*** DOCUMENT TEXT ***

Ray Cluster

Name: Ray Cluster
Brand: Nebius

Updated April 25, 2024

Ray is an open-source distributed computing framework built for the deployment and orchestration of scalable distributed computing environments for a variety of large-scale AI workloads. Ray Cluster provides a robust infrastructure for training complex machine learning models and running reinforcement learning algorithms at scale. Leveraging Kubernetes orchestration capabilities, Ray Cluster simplifies the deployment process, allowing users to efficiently allocate resources and manage workloads across clusters. With support for distributed execution and parallelism, Ray Cluster optimizes resource utilization and accelerates model training, enabling faster iteration and experimentation in AI research and development.
You can deploy KubeRay, the Kubernetes operator officially supported by Ray, in your Nebius AI Managed Service for Kubernetes clusters using this Marketplace product.

Warning

Before installing Ray Cluster, you must install NVIDIA^® GPU Operator on the cluster. For details, see the deployment instructions below.

Deployment instructions

Before installing this product:

Create a Kubernetes cluster and a node group with GPUs in it. The product supports the following VM platforms with GPUs:
- NVIDIA^® H100 NVLink with Intel Sapphire Rapids (Types A, B, C)

*** EXCERPTED RECORDS ***

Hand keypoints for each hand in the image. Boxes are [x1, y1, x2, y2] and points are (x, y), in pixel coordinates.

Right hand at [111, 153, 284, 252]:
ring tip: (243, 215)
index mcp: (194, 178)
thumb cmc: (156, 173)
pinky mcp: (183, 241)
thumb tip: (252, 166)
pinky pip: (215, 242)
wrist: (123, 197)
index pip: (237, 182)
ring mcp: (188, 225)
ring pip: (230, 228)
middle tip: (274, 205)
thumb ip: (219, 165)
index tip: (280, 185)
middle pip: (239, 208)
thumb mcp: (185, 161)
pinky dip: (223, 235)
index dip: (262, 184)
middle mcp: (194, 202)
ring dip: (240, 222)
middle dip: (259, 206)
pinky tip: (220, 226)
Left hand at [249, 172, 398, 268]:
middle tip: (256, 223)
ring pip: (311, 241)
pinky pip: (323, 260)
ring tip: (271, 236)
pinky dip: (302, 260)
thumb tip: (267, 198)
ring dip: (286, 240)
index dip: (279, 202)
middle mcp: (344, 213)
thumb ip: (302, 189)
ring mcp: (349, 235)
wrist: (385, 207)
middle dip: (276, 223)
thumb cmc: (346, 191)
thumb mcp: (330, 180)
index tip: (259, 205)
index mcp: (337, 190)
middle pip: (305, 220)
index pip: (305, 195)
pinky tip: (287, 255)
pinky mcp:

***

- **ABOUT THIS TASK**
Continue the Ray Cluster product page from the point where it stops.

- **YOUR RESPONSE**
- NVIDIA^® V100 NVLink with Intel Cascade Lake
- NVIDIA^® V100 PCIe with Intel Broadwell
Note

It is strongly recommended that each node has at least 4 vCPUs and 8 GB of RAM.
Install kubectl and configure it to work with the created cluster.

To install the product:

Click the button in this card to go to the cluster selection form.
Select your cluster and click Continue.
Configure the application:
- Namespace: Select a namespace or create one.
- Application name: Enter an application name.
- Head pod vCPUs: Enter the number of vCPUs that the head pod will use on its node. Default value: 4.
- Head pod RAM: Enter the size of RAM that the head pod will use on its node. Default value: 8Gi.
  
  Note
  
  It is stronly recommended to keep the default values for the head pod so that it takes up an entire node. For more details, see the Ray documentation.
- GPU worker platform: Select the same VM platform as the platform you selected when creating a node group with GPUs.
- Max. number of GPU workers: Enter the maximum number of worker pods with GPUs. Each worker will use one GPU.
- Disable non-GPU workers: If this option is selected, only worker pods with GPUs will be created, and the following settings for non-GPU workers will be ignored.
- Max. number of non-GPU workers: Enter the maximum number of worker pods without GPUs. Default value: 3.
- Non-GPU worker vCPUs: Enter the number of vCPUs that each worker pod without GPUs will use on its node. Default value: 16.
- Non-GPU worker RAM: Enter the size of RAM that the each worker pod without GPUs will use on its node. Default value: 30Gi.
  
  Note
  
  It is stronly recommended to keep the default values for worker pods without GPUs so that they take up their entire nodes. For more details, see the Ray documentation.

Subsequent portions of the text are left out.